With Snapchat’s new policy change announced on Oct. 28, many people are in an uproar. The company released a statement, which seemed as though it was giving them full rights to keep private photos of its users. However, the company denies this claim by releasing a statement that the only real change to the policy was rewriting them, “so that they’d read the way people actually talk.” However, the company’s press release has not done much to put its users at ease, and students at Mt. Hebron are no different.
“I’m not sure I like that Snapchat is just taking my photos now,” said junior Tommy Reese, expressing his opinion about the new changes.
Although students were angry about the changes, most had not actually read the terms of conditions. Many students obtained information about the changes from other individuals or twitter posts of certain selective phrases.

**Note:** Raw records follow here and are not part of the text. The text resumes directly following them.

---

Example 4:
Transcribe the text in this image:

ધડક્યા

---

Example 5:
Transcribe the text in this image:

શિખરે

The culture of not reading has facilitated the over-reaction to the new terms by the public, leading to questions of who is correct. Has snapchat sold out and started to collect information? Has the story been blown out of proportion?
The diction in the private policy seems threatening, with phrases like, “you grant Snapchat a worldwide, perpetual, royalty-free… license to host, store, use, display… content in any form and in any and all media or distribution methods (now known or later developed).” With terms like this, it is easy to believe that Snapchat is collecting all of a user’s data for its own use.

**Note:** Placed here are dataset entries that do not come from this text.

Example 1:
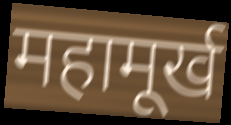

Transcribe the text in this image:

महामूर्ख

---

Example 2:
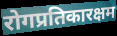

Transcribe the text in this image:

रोगप्रतिकारक्षम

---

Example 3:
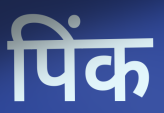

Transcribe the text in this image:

पिंक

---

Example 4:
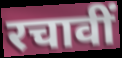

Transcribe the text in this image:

रचावीं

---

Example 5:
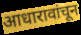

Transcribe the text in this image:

आधारावांचूनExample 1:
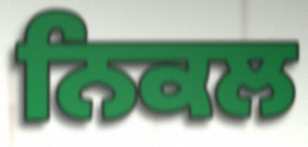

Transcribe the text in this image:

ਨਿਕਲ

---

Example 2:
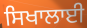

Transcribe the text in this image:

ਸਿਖਾਲਾਈ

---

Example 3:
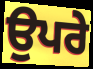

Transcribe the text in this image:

ਉਪਰੇ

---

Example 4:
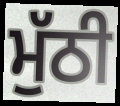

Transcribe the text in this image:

ਮੁੱਠੀ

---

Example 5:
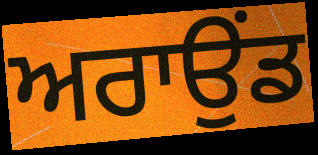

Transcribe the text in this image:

ਅਰਾਉਂਡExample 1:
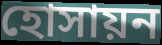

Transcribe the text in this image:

হোসায়ন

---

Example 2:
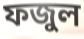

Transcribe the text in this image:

ফজুল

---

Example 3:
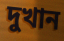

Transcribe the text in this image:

দুখান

However, the company has assured its users that these policies are only to provide the company immunity from having to pay royalties to its users. This allows Snapchat to be able to incorporate any advice or feedback you provide them or any ideas an individual gives without having to pay for the right to use them. The clause, which allows Snapchat to keep personal information for their own use, has to deal with already made public photos such as live local story contributions and profile pictures.
In addition to the changes regarding the terms and conditions, Snapchat has also changed their replay feature. Instead of one free replay every day, users are now allowed to purchase replays from the app store seemingly as many times as they want.
“I don’t really use the replay ever, but I guess having more replays would help me to remember older snaps I sent,” commented senior Matthew Wingate.
The movement to more in-app purchases was foreshadowed by ad-based snap stories appearing earlier this year.
Whether or not people should delete their snapchat accounts in response to this new update is undecided. However, nothing major has changed within the app, and users’ private images are still deleted off of the companies’ servers.